Fecal calprotectin is a useful biomarker for predicting the clinical outcome of granulocyte and monocyte adsorptive apheresis in ulcerative colitis patients: a prospective observation study.

BACKGROUND: Granulocyte and monocyte adsorptive apheresis (GMA) is widely used as a remission induction therapy for active ulcerative colitis (UC) patients. However, there are no available biomarkers for predicting the clinical outcome of GMA. We investigated the utility of Fecal calprotectin (FC) as a biomarker for predicting the clinical outcome during GMA therapy in active UC patients. METHODS: In this multicenter prospective observation study, all patients received 10 sessions of GMA, twice a week, for 5 consecutive weeks. FC was measured at entry, one week, two weeks, and at the end of GMA. Colonoscopy was performed at entry and after GMA. The clinical activity was assessed based on the partial Mayo score when FC was measured. Clinical remission (CR) was defined as a partial Mayo score of ≤ 2 and endoscopic remission (ER) was defined as Mayo endoscopic subscore of either 0 or 1. We analyzed the relationships between the clinical outcome (CR and ER) and the change in FC concentration. RESULT: Twenty-six patients were included in this study.

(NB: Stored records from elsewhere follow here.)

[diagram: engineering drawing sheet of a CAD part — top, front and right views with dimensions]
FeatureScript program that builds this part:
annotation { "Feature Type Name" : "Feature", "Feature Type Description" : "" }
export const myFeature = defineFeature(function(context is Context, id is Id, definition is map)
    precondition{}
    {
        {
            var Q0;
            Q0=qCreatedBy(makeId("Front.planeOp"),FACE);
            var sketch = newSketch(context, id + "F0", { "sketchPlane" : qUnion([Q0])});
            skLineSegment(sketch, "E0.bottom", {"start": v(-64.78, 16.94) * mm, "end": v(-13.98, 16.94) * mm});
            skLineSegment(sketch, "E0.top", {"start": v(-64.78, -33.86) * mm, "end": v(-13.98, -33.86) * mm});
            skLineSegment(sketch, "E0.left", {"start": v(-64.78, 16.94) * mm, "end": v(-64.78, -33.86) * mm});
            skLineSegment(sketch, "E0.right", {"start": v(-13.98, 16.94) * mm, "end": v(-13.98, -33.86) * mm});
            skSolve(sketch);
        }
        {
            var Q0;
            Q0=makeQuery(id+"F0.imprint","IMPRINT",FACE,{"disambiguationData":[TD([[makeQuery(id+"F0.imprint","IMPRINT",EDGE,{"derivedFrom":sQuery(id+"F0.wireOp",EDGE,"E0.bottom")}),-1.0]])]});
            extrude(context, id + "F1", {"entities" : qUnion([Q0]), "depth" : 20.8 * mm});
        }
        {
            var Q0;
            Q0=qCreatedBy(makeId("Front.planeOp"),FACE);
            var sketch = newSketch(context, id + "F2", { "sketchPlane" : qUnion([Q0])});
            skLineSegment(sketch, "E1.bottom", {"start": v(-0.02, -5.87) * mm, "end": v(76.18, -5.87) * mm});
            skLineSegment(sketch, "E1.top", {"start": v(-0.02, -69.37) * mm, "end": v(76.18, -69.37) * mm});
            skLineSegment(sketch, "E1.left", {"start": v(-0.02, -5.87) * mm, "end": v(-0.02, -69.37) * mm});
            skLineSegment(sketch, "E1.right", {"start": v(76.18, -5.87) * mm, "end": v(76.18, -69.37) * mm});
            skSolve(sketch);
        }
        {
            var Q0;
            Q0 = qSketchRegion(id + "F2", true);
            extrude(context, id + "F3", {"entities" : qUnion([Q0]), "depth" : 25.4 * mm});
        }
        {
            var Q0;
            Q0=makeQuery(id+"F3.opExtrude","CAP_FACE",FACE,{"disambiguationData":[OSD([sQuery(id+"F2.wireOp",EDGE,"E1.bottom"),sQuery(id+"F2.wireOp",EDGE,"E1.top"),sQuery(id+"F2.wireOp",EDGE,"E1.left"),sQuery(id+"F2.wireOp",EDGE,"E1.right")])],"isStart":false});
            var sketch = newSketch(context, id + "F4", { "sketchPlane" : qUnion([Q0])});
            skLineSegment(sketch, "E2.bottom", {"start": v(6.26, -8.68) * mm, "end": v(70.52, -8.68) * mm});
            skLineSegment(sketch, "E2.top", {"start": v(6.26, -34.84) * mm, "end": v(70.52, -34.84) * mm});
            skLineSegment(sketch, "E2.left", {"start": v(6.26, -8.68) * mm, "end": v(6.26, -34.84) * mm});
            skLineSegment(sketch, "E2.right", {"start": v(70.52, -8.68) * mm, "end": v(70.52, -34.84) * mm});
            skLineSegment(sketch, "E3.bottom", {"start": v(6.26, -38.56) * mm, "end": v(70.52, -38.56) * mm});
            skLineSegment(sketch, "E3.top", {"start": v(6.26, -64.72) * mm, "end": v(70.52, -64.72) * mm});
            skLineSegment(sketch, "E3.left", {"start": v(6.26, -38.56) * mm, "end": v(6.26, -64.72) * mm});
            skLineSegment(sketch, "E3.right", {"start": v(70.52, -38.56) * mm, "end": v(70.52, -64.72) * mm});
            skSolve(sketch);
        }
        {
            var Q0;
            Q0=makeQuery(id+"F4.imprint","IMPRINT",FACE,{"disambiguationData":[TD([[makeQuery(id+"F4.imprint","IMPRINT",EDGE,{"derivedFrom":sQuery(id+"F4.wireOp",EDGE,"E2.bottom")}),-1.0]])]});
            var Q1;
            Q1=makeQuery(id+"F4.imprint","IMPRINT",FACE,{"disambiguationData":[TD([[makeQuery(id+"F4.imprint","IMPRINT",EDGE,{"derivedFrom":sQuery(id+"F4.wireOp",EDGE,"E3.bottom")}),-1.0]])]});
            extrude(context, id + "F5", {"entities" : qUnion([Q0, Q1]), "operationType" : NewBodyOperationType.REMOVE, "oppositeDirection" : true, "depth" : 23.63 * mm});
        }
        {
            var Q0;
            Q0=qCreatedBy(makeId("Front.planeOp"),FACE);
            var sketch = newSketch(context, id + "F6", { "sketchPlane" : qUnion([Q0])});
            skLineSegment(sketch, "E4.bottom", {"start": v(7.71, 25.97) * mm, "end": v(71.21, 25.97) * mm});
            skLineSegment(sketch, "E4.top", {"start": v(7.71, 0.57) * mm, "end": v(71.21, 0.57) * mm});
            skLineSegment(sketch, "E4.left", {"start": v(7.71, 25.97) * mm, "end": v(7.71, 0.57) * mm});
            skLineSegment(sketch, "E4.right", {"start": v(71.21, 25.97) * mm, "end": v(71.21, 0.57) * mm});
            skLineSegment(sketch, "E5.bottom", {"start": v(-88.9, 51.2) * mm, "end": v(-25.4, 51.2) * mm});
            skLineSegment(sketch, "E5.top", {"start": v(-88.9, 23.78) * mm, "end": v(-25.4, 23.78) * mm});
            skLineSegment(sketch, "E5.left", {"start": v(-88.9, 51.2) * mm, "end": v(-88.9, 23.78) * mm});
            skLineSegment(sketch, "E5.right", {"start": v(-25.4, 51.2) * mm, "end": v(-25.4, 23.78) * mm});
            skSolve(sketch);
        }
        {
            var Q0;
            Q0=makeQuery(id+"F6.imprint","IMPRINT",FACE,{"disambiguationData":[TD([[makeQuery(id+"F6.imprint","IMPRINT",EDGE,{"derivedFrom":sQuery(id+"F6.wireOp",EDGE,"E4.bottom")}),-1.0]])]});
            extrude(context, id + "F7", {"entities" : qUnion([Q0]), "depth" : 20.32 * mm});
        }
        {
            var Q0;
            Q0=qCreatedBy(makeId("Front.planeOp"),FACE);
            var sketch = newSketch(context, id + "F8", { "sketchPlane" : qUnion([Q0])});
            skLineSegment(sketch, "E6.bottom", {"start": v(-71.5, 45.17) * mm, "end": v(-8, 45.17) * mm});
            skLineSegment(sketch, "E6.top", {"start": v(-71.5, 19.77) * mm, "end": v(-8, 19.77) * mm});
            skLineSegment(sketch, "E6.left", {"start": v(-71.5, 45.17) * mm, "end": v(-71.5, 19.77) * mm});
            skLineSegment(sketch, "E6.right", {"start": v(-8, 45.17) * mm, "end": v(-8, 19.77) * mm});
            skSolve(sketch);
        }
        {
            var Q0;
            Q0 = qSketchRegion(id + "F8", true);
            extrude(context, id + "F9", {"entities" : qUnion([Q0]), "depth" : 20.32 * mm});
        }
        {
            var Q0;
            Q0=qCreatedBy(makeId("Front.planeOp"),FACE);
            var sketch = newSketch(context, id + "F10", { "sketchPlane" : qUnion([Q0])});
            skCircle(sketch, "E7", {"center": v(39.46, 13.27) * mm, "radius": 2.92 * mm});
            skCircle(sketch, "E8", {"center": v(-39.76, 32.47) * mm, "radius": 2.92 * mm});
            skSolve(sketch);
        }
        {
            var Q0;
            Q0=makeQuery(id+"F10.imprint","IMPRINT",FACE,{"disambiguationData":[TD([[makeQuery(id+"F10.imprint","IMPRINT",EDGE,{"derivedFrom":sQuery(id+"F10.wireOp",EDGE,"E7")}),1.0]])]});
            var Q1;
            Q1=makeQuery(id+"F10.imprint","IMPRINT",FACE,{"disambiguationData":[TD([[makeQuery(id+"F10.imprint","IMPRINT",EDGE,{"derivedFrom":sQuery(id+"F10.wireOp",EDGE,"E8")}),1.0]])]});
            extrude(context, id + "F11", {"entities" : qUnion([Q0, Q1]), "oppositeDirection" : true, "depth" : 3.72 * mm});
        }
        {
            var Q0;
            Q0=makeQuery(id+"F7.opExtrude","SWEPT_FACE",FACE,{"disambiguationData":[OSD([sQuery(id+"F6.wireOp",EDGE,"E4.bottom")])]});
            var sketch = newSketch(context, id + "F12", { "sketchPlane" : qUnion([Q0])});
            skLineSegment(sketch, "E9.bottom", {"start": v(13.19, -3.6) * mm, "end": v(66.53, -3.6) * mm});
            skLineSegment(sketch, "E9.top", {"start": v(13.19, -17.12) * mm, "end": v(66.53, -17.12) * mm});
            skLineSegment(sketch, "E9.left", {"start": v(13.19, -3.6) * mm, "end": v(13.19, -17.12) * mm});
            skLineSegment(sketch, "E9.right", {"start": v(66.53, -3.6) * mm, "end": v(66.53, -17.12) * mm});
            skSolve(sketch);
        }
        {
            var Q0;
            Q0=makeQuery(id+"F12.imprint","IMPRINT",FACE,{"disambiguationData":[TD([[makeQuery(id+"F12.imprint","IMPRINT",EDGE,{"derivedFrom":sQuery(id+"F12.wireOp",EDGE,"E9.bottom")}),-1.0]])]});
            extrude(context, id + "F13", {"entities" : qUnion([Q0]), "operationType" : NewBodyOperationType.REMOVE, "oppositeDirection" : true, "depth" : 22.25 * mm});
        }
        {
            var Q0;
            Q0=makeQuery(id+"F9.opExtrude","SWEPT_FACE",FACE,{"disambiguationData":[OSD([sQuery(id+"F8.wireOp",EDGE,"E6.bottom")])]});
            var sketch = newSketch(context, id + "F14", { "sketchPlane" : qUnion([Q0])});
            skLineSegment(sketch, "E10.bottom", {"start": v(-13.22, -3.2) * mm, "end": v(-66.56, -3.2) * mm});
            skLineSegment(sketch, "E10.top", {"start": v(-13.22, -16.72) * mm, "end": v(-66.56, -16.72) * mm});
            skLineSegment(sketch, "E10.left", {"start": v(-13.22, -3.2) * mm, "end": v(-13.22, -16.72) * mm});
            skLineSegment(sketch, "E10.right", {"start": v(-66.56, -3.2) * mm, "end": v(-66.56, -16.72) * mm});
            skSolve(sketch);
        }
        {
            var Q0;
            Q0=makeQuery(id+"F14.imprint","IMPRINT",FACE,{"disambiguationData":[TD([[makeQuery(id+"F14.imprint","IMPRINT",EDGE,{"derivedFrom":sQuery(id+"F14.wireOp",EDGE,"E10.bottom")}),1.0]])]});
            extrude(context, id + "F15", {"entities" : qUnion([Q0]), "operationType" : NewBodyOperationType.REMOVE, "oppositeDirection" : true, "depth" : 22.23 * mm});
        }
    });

The overall CR and ER rates were 50.0% and 19.2%, respectively. After GMA, the median FC concentration in patients with ER was significantly lower than that in patients without ER (469 mg/kg vs. 3107 mg/kg, p = 0.03). When the cut-off value of FC concentration was set at 1150 mg/kg for assessing ER after GMA, the sensitivity and specificity were 0.8 and 0.81, respectively. The FC concentration had significantly decreased by one week. An ROC analysis demonstrated that the reduction rate of FC (ΔFC) at 1 week was the most accurate predictor of CR at the end of GMA (AUC = 0.852, P = 0.002). When the cut-off value of ΔFC was set at ≤ 40% at 1 week for predicting CR at the end of GMA, the sensitivity and specificity were 76.9% and 84.6%, respectively. CONCLUSION: We evaluated the utility of FC as a biomarker for assessing ER after GMA and predicting CR in the early phase during GMA in patients with active UC. Our findings will benefit patients with active UC by allowing them to avoid unnecessary invasive procedures and will help establish new strategies for GMA.